@RDRDRD1,
Excellent. Now that we have Salima from India and Patriarch from China we might be able to discuss the combined effects of globalization and climate change on these giant emerging economies.
How is the freshwater issue perceived by your governments and your people? I read a UN report several months ago that stated each human needs 20-litres of clean, freshwater per day for cooking, drinking and personal hygiene. Agriculture, of course, requires vast amounts of freshwater and the more intensive the agriculture ("green revolution") the more intensive the irrigation required. Then there's your burgeoning industrial sectors. Most industries consume water rapaciously and many, unless they're strictly regulated, repay their taking by discharging dangerous pollution into the waterways.
Water of course is not only food, it is life itself. Both nations are reliant on meltwaters from the Himalayan glaciers which are said to be in headlong retreat. China seems beset by drought in the north and, from what we read, many of its rivers are now too contaminated for human consumption.
India seems to face a host of freshwater problems. The Himalayan glaciers is one. Over the past month scientists have detected the formation of a new
el Nino in in the Pacific that they're now calling
El Nino Modoki, the Japanese word meaning "similar but different" because this one is showing warming in the central Pacific as well. Ordinarily
El Nino disrupts rainfall to places such as Australia and India.
Last month America's excellent
National Public Radio ran a feature on India's "Green Revolution" that pointed out a looming threat to India's food supply. Here is an excerpt:
When India's government launched the Green Revolution more than 40 years ago, it pressured farmers to grow only high-yield wheat, rice and cotton instead of their traditional mix of crops.
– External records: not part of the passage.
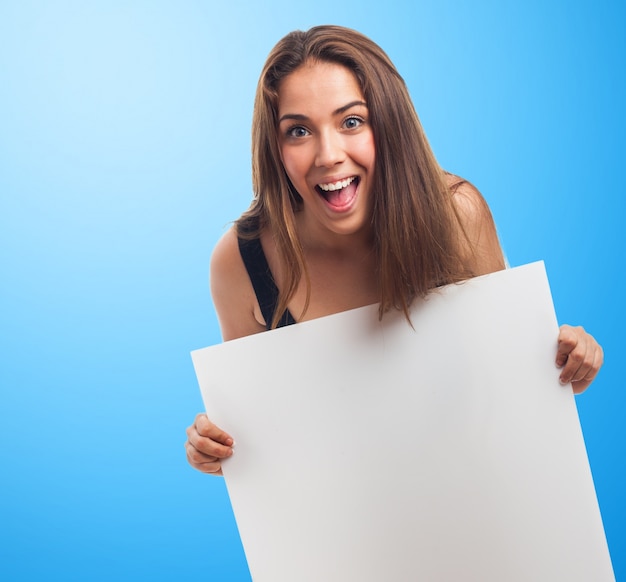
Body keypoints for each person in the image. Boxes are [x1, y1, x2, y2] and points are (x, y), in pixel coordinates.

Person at [184, 25, 604, 476]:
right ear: (275, 147)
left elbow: (511, 385)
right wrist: (214, 448)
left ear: (389, 124)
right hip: (342, 529)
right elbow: (257, 438)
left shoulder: (456, 215)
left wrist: (565, 361)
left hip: (474, 500)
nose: (329, 155)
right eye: (299, 130)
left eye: (351, 122)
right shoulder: (242, 263)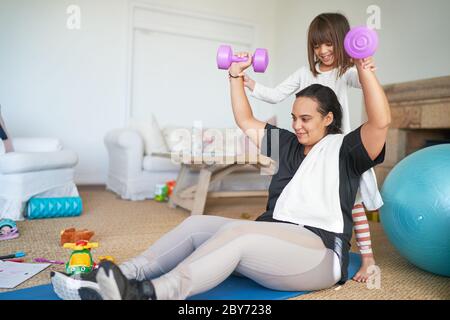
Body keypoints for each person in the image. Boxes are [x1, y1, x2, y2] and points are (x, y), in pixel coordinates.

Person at [50, 49, 390, 300]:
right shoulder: (287, 143)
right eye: (293, 118)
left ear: (328, 119)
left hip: (319, 253)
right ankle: (118, 276)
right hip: (274, 238)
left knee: (241, 234)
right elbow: (245, 120)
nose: (297, 125)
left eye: (306, 119)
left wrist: (365, 71)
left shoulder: (346, 150)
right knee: (199, 224)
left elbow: (380, 122)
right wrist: (234, 77)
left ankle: (149, 293)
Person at [244, 13, 380, 281]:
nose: (323, 50)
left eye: (329, 43)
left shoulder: (347, 73)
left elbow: (367, 86)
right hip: (310, 152)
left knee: (354, 204)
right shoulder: (304, 73)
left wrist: (365, 67)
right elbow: (274, 94)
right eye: (317, 45)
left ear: (341, 41)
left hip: (339, 149)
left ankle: (369, 259)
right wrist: (249, 83)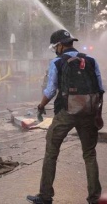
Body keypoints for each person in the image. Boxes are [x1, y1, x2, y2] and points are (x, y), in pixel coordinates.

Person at [27, 29, 104, 204]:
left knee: (51, 153)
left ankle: (45, 196)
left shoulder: (57, 62)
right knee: (90, 154)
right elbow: (100, 88)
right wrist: (96, 113)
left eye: (56, 47)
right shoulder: (91, 60)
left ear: (60, 46)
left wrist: (41, 106)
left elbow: (51, 90)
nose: (55, 50)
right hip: (88, 112)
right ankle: (94, 198)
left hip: (66, 113)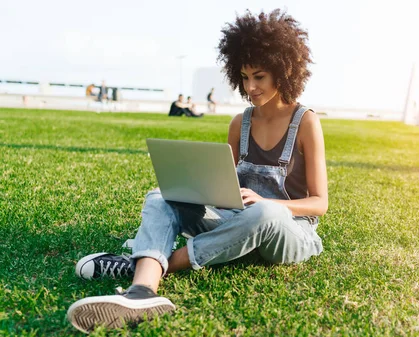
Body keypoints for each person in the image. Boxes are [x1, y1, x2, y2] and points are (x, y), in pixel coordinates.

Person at [67, 9, 327, 333]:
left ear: (283, 71)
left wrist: (265, 201)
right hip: (236, 225)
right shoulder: (240, 123)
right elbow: (223, 184)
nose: (250, 87)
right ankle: (142, 290)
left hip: (288, 231)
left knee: (266, 214)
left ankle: (153, 263)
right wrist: (197, 191)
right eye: (244, 77)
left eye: (258, 77)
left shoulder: (306, 122)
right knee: (162, 197)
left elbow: (319, 204)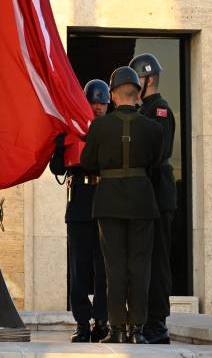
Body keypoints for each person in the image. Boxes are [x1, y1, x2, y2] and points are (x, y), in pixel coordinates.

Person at [80, 66, 164, 344]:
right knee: (140, 265)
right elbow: (156, 162)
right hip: (142, 200)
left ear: (113, 95)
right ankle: (137, 330)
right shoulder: (153, 127)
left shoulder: (100, 126)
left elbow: (88, 162)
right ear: (137, 93)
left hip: (109, 201)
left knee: (114, 265)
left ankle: (116, 329)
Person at [50, 80, 110, 342]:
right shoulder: (71, 129)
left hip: (106, 203)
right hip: (79, 205)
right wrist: (60, 144)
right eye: (93, 102)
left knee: (104, 269)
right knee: (79, 268)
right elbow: (57, 169)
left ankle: (102, 321)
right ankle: (82, 323)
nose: (97, 107)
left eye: (101, 102)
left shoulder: (112, 129)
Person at [131, 52, 176, 345]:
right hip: (148, 196)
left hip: (158, 196)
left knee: (158, 260)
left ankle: (157, 324)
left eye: (138, 82)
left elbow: (157, 153)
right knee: (145, 259)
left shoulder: (159, 110)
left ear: (147, 80)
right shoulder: (144, 110)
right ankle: (146, 319)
The new miracle seeds could produce far bigger yields than farmers had ever seen, but they came with a catch: The thirsty crops needed much more water than natural rainfall could provide, so farmers had to dig wells and irrigate with groundwater.
The system worked well for years, but government studies show that farmers have pumped so much groundwater to irrigate their crops that the water table is dropping dramatically, as much as 3 feet every year.
...Another side effect of the groundwater crisis is evident at the edge of the fields - thin straggly rows of wheat and a whitish powder scattered across the soil.
The white substance is salt residue. Drilling deep wells to find fresh water often taps brackish underground pools, and the salty water poisons the crops.
"The salt causes root injuries," Palwinder says. "The root cannot take the nutrients from the soil."
...In the village of Chotia Khurd, farmers agree that the Green Revolution used to work miracles for many of them. But now, it's like financial quicksand.
Studies show that their intensive farming methods, which government policies subsidize, are destroying the soil. The high-yield crops gobble up nutrients like nitrogen, phosphorous, iron and manganese, making the soil anemic.
The farmers say they must use three times as much fertilizer as they used to, to produce the same amount of crops - yet another drain on their finances.
...Some leading officials in the farming industry wonder when this house of cards might collapse.
I question how such heavily populated nations can hope to develop as economic superpowers when their water resources are in such jeopardy. Global warming is not going to help. Yet China is said to be bringing a new, coal-fueled power plant every day. Is this not the mega-state equivalent of a fatal addiction?
The only good aspect of this Himalayan glacier problem is that, so far at least, neither China nor India has attempted to interfere with the other's headwaters. It remains to be seen whether India will be able to resist poaching Himalayan waters that flow into Pakistan.
Do you think your nations face any risk of social upheaval leading to collapse in the next thirty years? Some speculate that India could face a rather abrupt failure in agricultural regions that could render it unable to feed 250-million of its people. How would the state be able to maintain order in the face of that?
It seems to me that globalization is doomed not only by Peak Oil but also by the environmental ramifications it brings to the emerging economies. It's like trying to smash that square peg into that round hole.
---------- Post added 07-10-2009 at 10:42 AM ----------
One other point, Salima, is that, yes, people have indeed come to define themselves by their possessions. A great example comes to mind - the Harley Davidson motorcycle. In Canada and the United States, Harleys are literally everywhere. The company freely asserts that getting one of their motorcycles isn't just getting a bike, it's acquiring a way of life. Harley riders, who might very well be lawyers or accountants of milquetoasts, dress up to look like outlaw bikers, real badasses. Many of them actually adopt that persona as though they bought it when they got the motorcycle.
I owned a Harley for a while but I had to get rid of it because I flatly refused to be defined by the vehicle I was riding. It came to bother me enough that I simply stopped riding altogether. Then I replaced it with a BMW and found that my love of motorcycling had been reborn. And yes, riding or driving anything does wear on my conscience.